En premier lieu, et étant donné qu’elle occupe une place stratégique dans l’Atlantique Nord, l’Irlande s’inquiète des incursions régulières de bombardiers stratégiques et d’avions de patrouille maritime russe dans ses environs. Au point que, en 2020, des responsables irlandais ont proposé de doter l’île d’une aviation de combat, afin de ne plus s’en remettre qu’à la seule Royal Air Force [RAF], en vertu d’un « pacte secret » noué avec le Royaume-Uni.

En outre, ses approches maritimes sont également « visitées » par des navires russes, notamment ceux soupçonnés d’espionner [ou de saboter] les câbles sous-marins de télécommunication. Or, plusieurs transitent au large de l’Irlande… Et ils sont essentiels pour les liaisons entre les États-Unis et l’Europe. Plus récemment, Dublin a protesté contre le projet de la marine russe d’organiser un exercice navale dans sa zone économique exclusive [ZEE]. Exercice qui a finalement été déplacé…

En février, la Commission des forces de défense irlandaises a rendu un rapport appelant le gouvernement à reprendre en main sérieusement la défense de l’île, afin de faire face aux activités de la Russie et de la Chine, ainsi qu’à la menace terroriste. Et à mettre le prix, le document ayant recommandé d’augmenter les dépenses militaires de +200% à brève échéance.

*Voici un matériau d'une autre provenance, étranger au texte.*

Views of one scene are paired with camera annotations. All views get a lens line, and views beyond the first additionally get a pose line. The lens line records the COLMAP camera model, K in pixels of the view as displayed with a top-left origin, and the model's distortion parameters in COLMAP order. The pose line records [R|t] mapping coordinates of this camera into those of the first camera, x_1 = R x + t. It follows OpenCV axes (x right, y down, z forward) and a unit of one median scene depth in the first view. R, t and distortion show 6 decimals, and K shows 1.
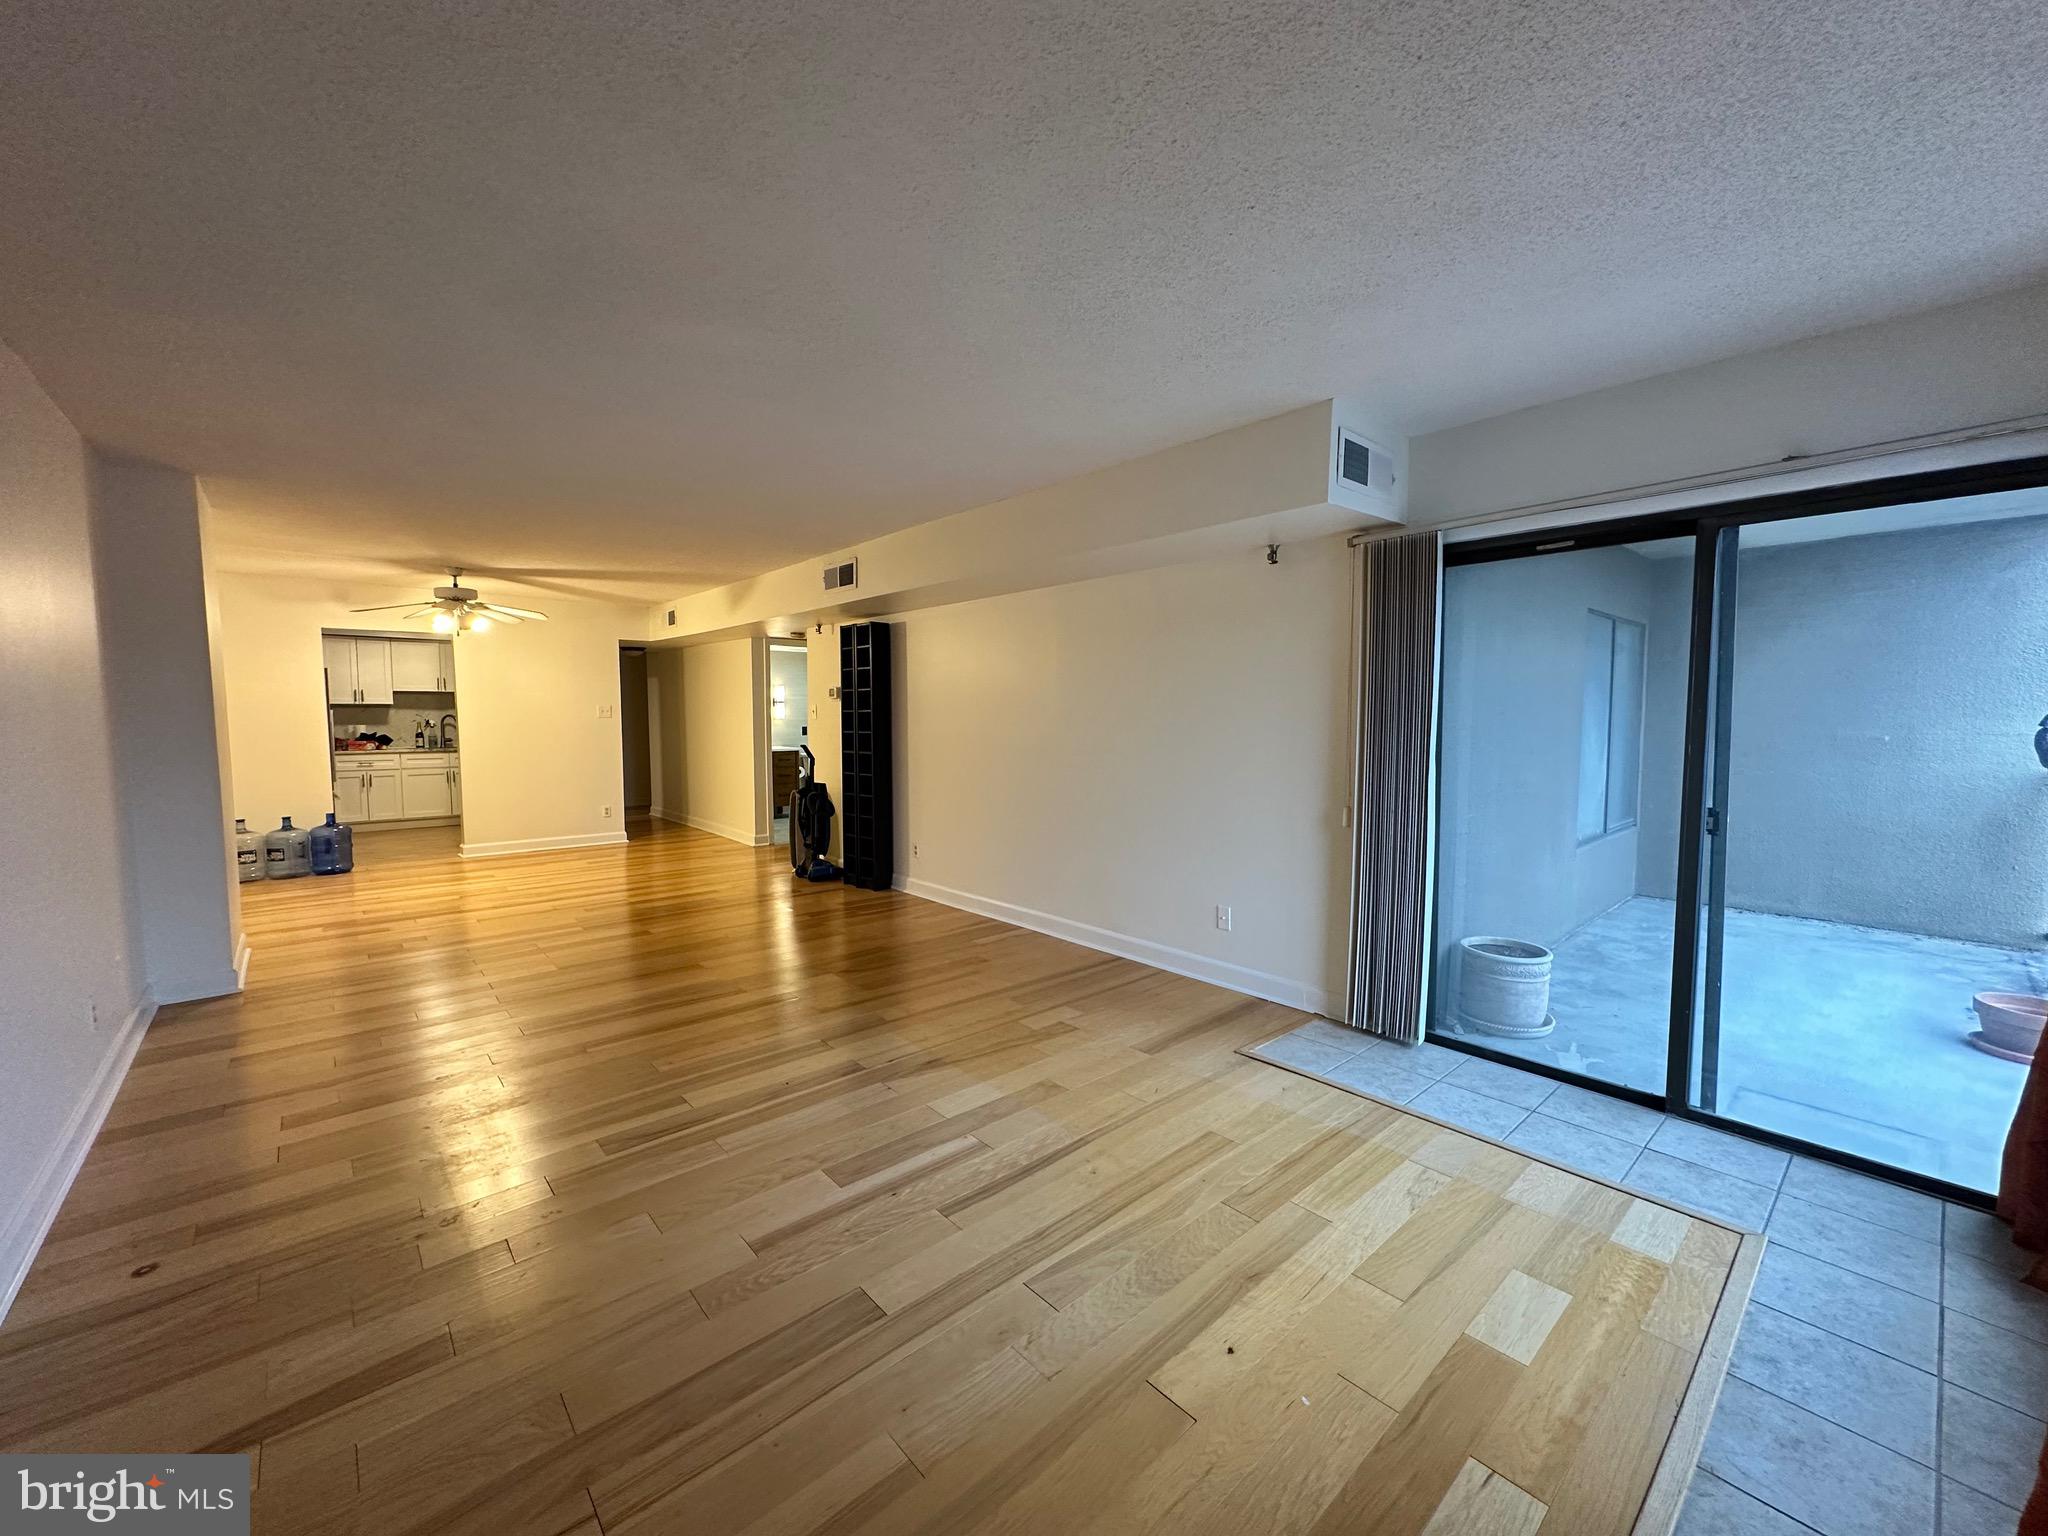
lens RADIAL K [[813.7, 0, 1023.9], [0, 813.7, 763.9], [0, 0, 1]] dist [-0.001956, 0.000200]
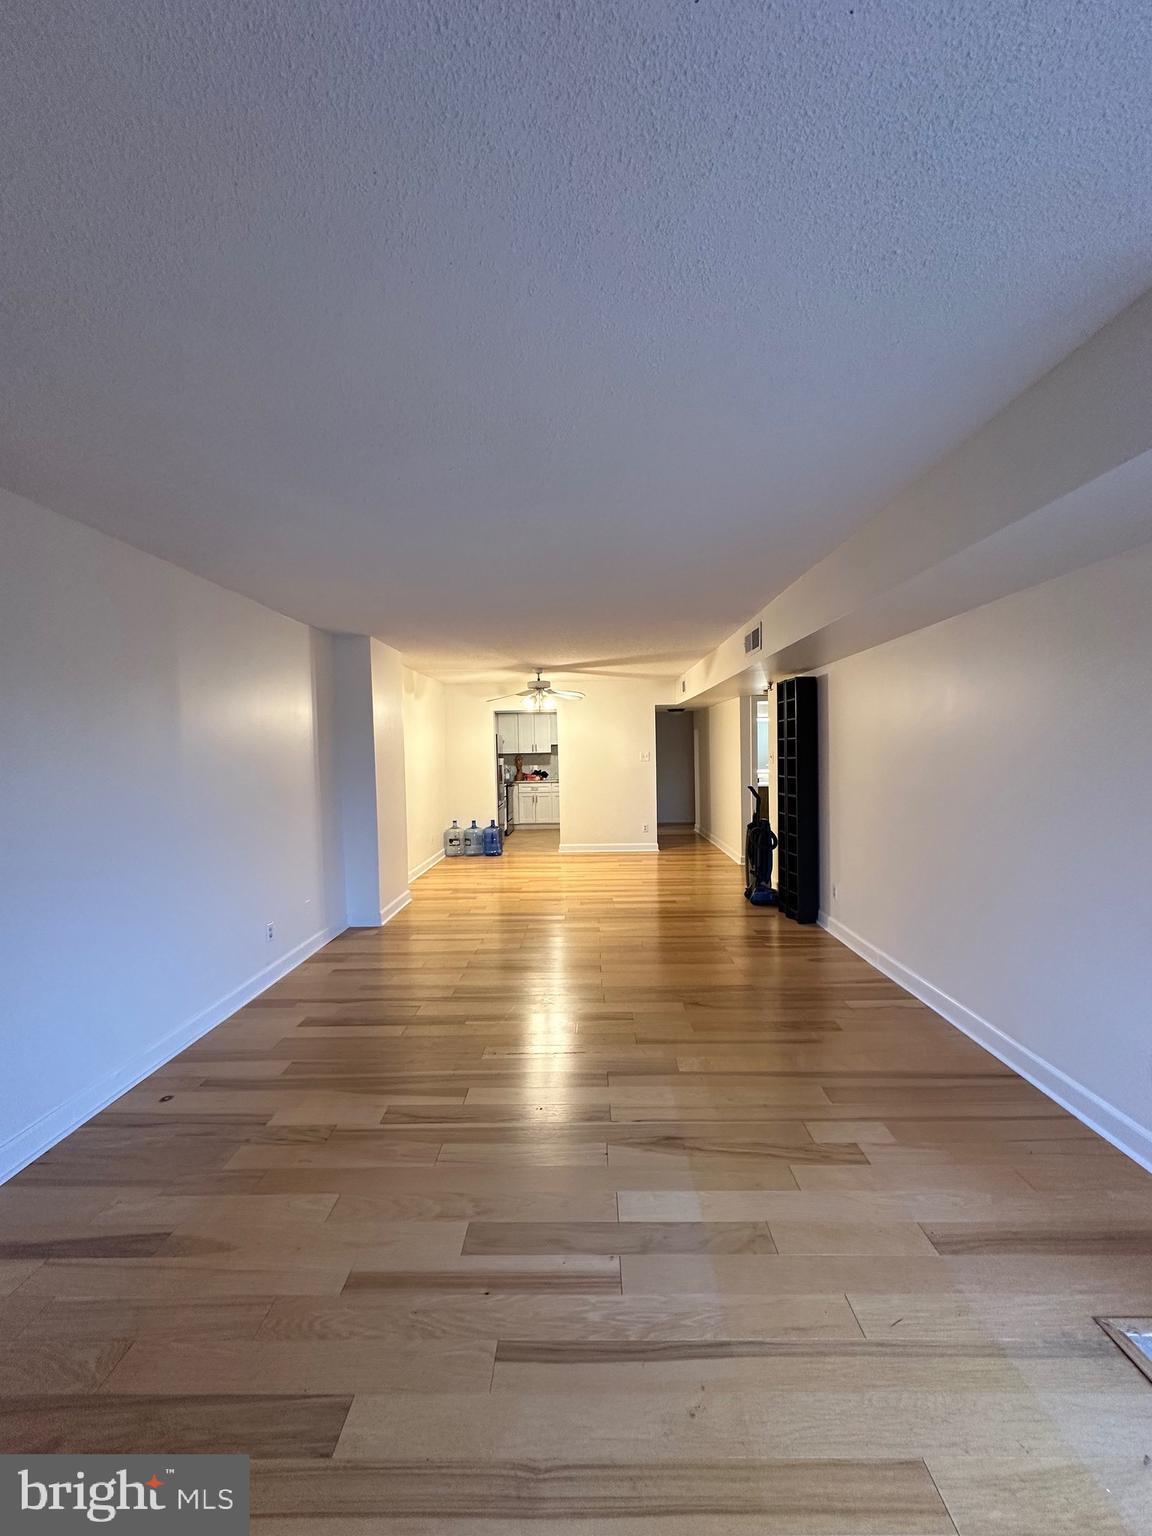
lens RADIAL K [[610.3, 0, 577.0], [0, 610.3, 766.4], [0, 0, 1]] dist [-0.001956, 0.000200]
pose [[0.736815, 0.001842, -0.676092, 0.171430], [-0.024078, 0.999433, -0.023517, -0.031409], [0.675666, 0.033606, 0.736441, 0.225603]]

Un tel effort devrait permettre l’achat d’avions de transport et de 12 nouveaux navires pour surveiller la ZEE irlandaise ainsi que la création d’une escadron de chasse doté de 12 à 24 appareils pour assurer la police du ciel et la hausse des effectifs des forces de défense, avec le recrutement de 10’000 militaires supplémentaires. Évidemment, cela devrait complété par l’aquisition d’autres capacités complémentaires, notamment en matière de surveillance radar.

Le gouvernement irlandais ira-t-il dans le sens prôné par ce rapport. En tout cas, l’invasion de l’Ukraine par la Russie a changé la donne. « Cela nous oblige à réfléchir à notre politique de sécurité », a admis Leo Varadkar, le vice-Premier ministre irlandais, sur les ondes de la RTE, le 1er mars. « Je ne nous vois pas postuler pour rejoindre l’Otan, mais je nous vois nous impliquer davantage dans la défense européenne », a-t-il ajouté.

« Nous avons toujours supposé, au cours des 70 dernières années, que notre neutralité militaire nous protégerait et que si nous étions quand même attaqués, des pays de l’Otan, comme les États-Unis et le Royaume-Uni, viendraient à notre secours. Mais nous devrons nous demander si nous pouvons toujours supposer cela », a affirmé M. Varadkar. En outre, il a également estimé que l’Irlande devrait revoir une loi qui lui interdit de participer à une opération militaire sans un mandat des Nations unies. Selon lui, il s’agitait de tenir compte du droit de veto de la Russie au Conseil de sécurité.

Des pays neutres ont déjà reconsidéré leur politique de défense, à l’aune des activités de la Russie. Tel est le cas, par exemple, de la Suède, qui a, notamment, augmenté significativement son bugdet militaire et repris en main son industrie de l’armement [parmi d’autres mesures]. Et c’est aussi celui de la Finlande… En Autriche, l’heure est aussi à un changement de posture, après des années de régime sec pour ses forces armées.